Вот она, долгожданная работа для детей! Я все знаю? Я знаю, как надо? Хорошо же! Я знал, что чернила делались здесь. Мы уничтожим бумагу - возникнет необходимость где-то добыть новую. Здесь нет ни единого дерева, никакой лишней тряпки. Где им брать бумагу, как не на Земле? Если я узнаю, где они ее берут, то смогу уходить отсюда и возвращаться. Если я обязан быть здесь... Тут мысли Бенедикта как-то странно застопорились. Если я обязан своим пребыванием в Аду этому легкомысленному существу, если здесь я искупаю безалаберность Игнатия... Мысли эти, напитанные ненавистью, продолжения не обрели. Игнатий, значит, получил идеальную жизнь - такая была невозможна в наше время. А я? Это - моя идеальная жизнь? Это - моя истинная природа?
Вот она, долгожданная работа для детей! Я все знаю? Я знаю, как надо? Хорошо же!
– Александр, Нина! Эти бумаги нужно разрезАть на мелкие кусочки.
Те оживились, обрадовались. Нина ухватила самые большие ножницы и стала кромсать документы на длинные полосы. Она старалась резать ровно. Алекс сложил полосы в стопки и резал их ножом поперек на квадратики; вид у него сделался озверевший и радостный. А девушка, подобно Мойре, знай себе щелкала ножницами. Акакий Акакиевич остановился и замер в ужасе. Капля поползла с конца пера, и он отвел его к чернильнице - а глаз с детей не сводил. Это же варварство - уничтожать бумаги! Но столоначальник поглядывал на этот разбой азартно и хищно, а на него, титулярного советника, даже не смотрел (такого почти не бывало). Так что Акакий посидел, повздыхал да и обмакнул перо в чернильницу снова. Веселый Алекс твердил о том, что можно обойтись тут без бумаги, поместить все в какую-то машинную память, но его никто не понял, и он огорчился.

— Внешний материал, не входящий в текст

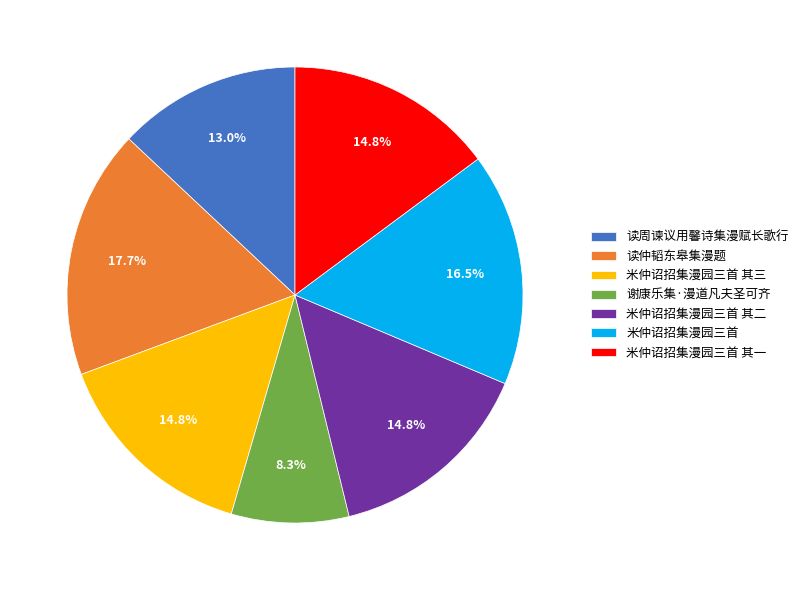

To the nearest percent, what is the difference between the largest and smallest slice percentages?

9%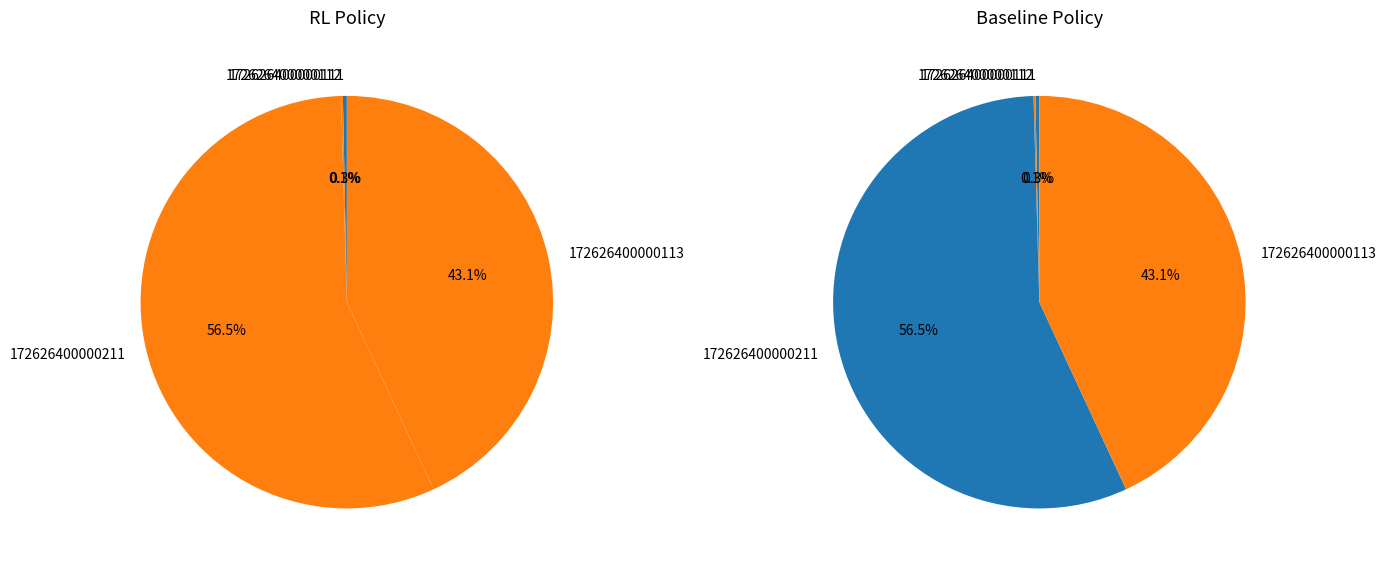

True or false: 172626400000211 accounts for 56% of the total.

True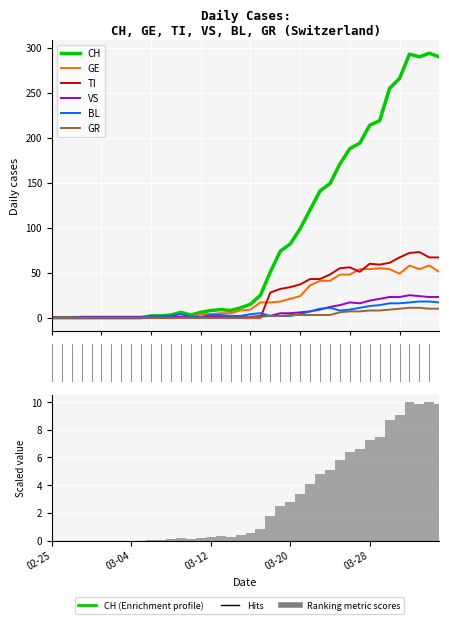

How many values in the CH series are below 15?

20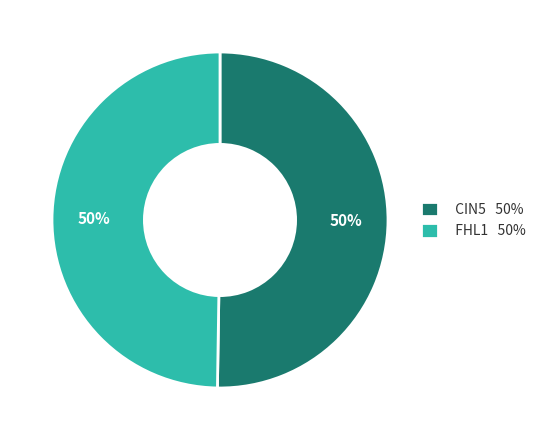

True or false: FHL1 50% accounts for 50% of the total.

True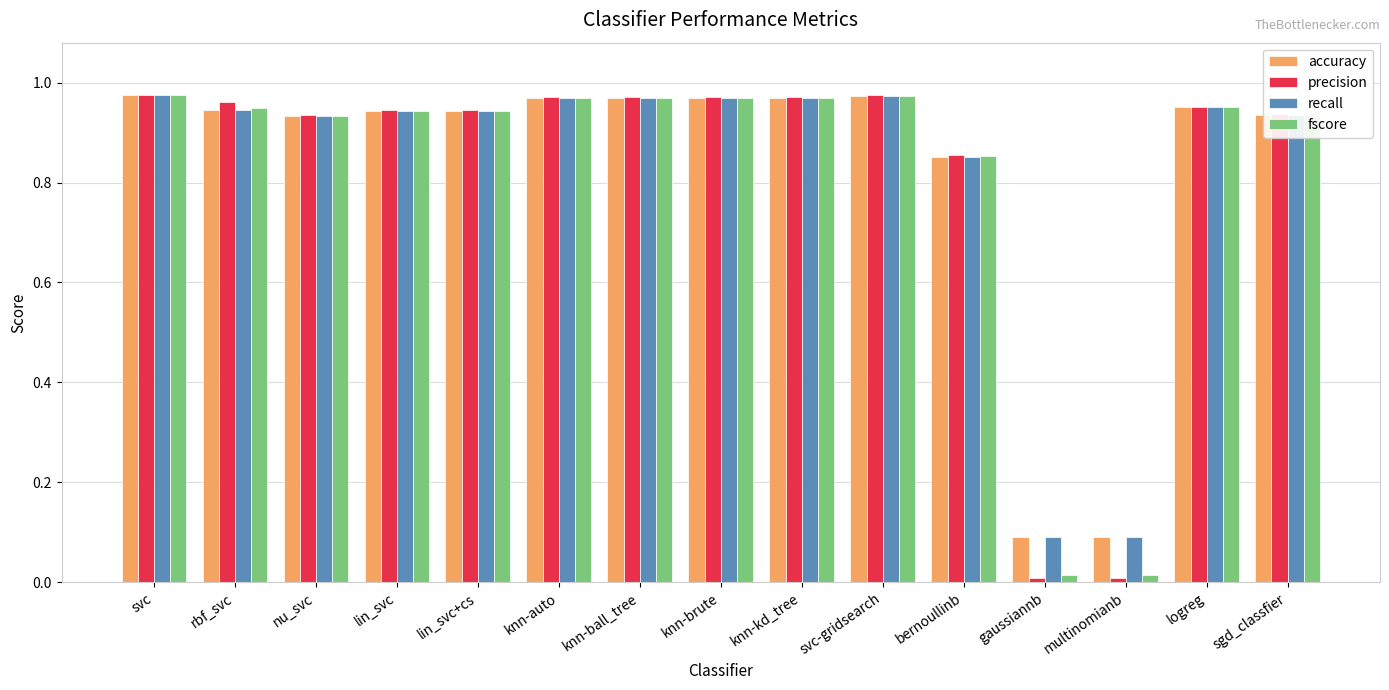

What is the average value of the accuracy series?

0.8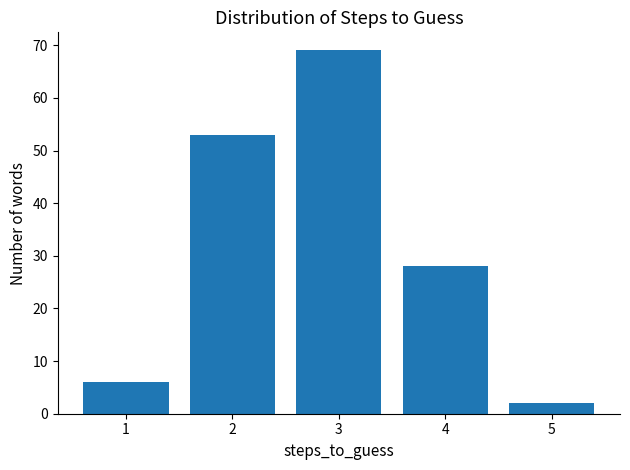

Reading right to left, transcribe all the data shown in this chart.

5=2	4=28	3=69	2=53	1=6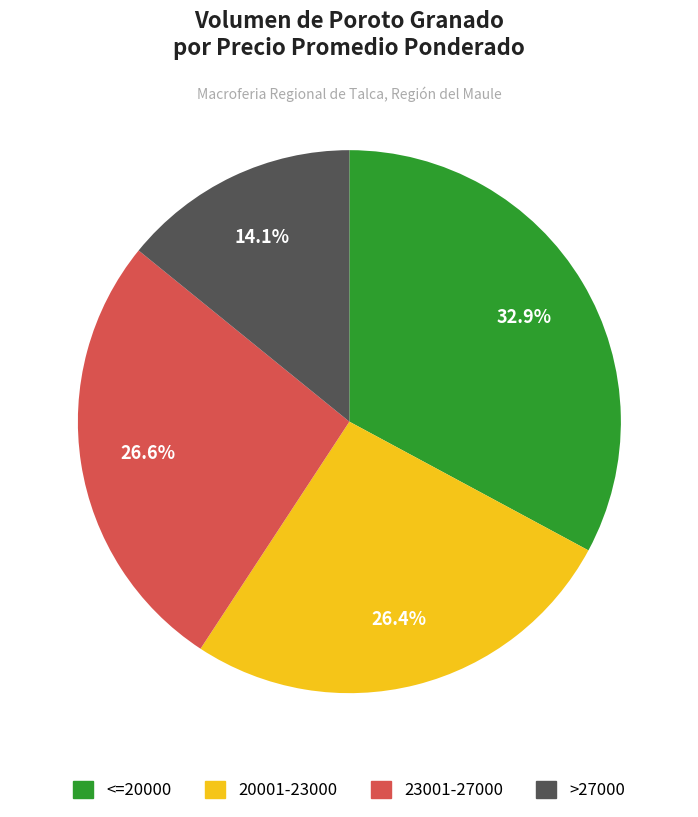

Which category has the biggest portion of the pie?

<=20000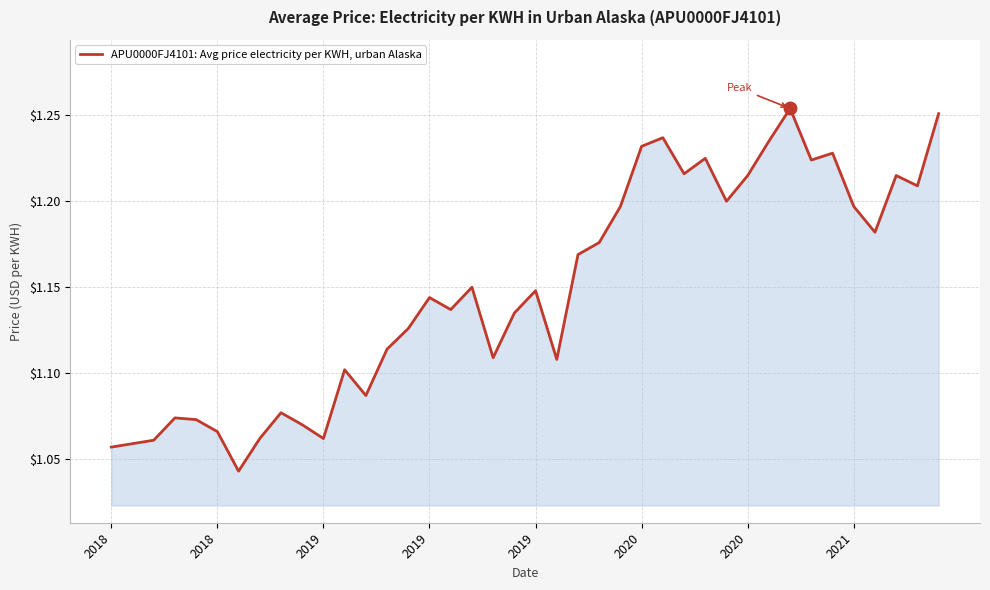

Does the chart display data point markers on the line(s)?

No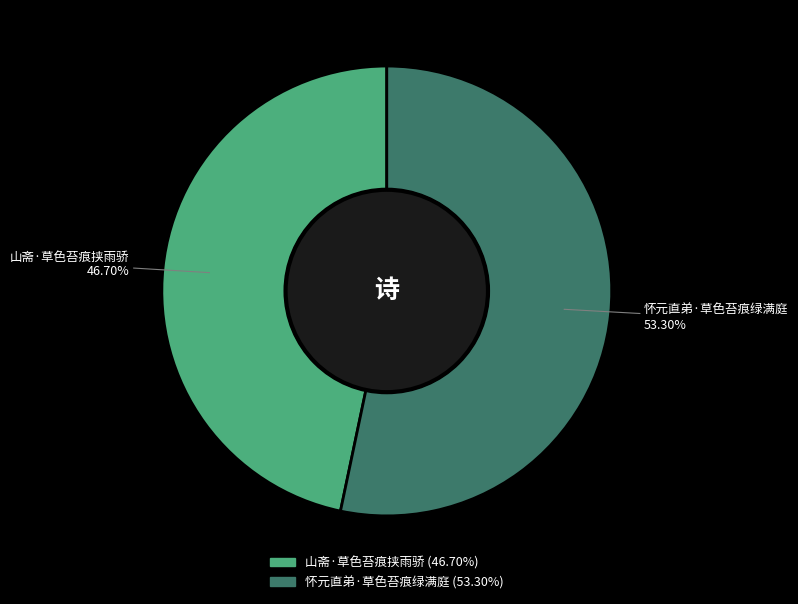

Between 怀元直弟·草色苔痕绿满庭 and 山斋·草色苔痕挟雨骄, which is larger?

怀元直弟·草色苔痕绿满庭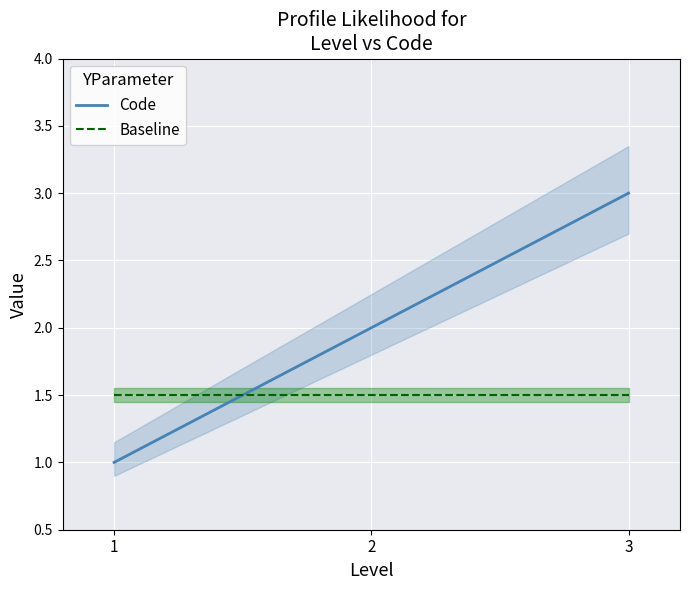

How many data points does each series have?

3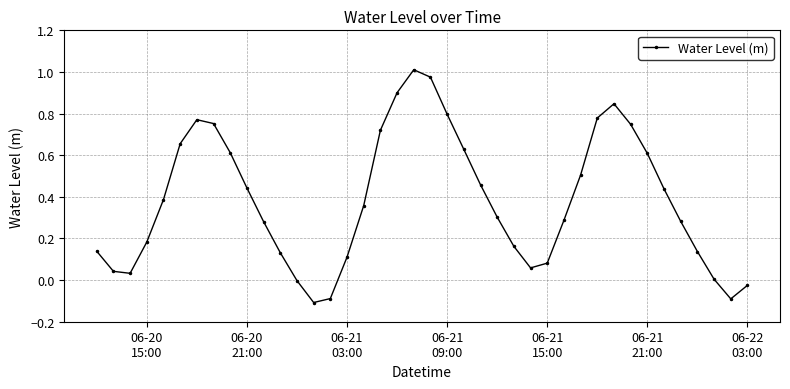

What is the difference between the second highest and minimum values?

1.1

Осыпались чернила. Ясно, почему безнадежно засохли зеленые - ими просто никто никогда не пользовался! Золото опадало первым, золотая пыль летела прямо в свою чернильницу, создавая иллюзию солнечного света, и растворялась там. Облетали красные и черные чешуйки; часть, и немалую, уносило неизвестно куда или смешивало....
– Не дышите на чернила!
– Еще чего, - прошептала Ниночка.
Остатки приходилось сметать кисточкой в ведро и в кувшин. Алекс по инерции складывал нарезанное в пачки, для него на диво аккуратные.
– Смотрите!
– заорал он.
Нина щелкнула по пальцу, но крови не было; Бенедикт подскочил на стуле, а Акакий чуть было не посадил кляксу и мелко перекрестился рукою с пером. Все квадратики, шурша, дорастали до обычного размера листа. Значит, никаких проходов для бумаги в Аду не существует.
– Чудо, истинное чудо!
– восторжествовал Акакий, улыбался он поистине ангельски; бумага бессмертна, никто ее не уничтожит, а только возродит. Наросли огромные стопы листов - и где все это хранить?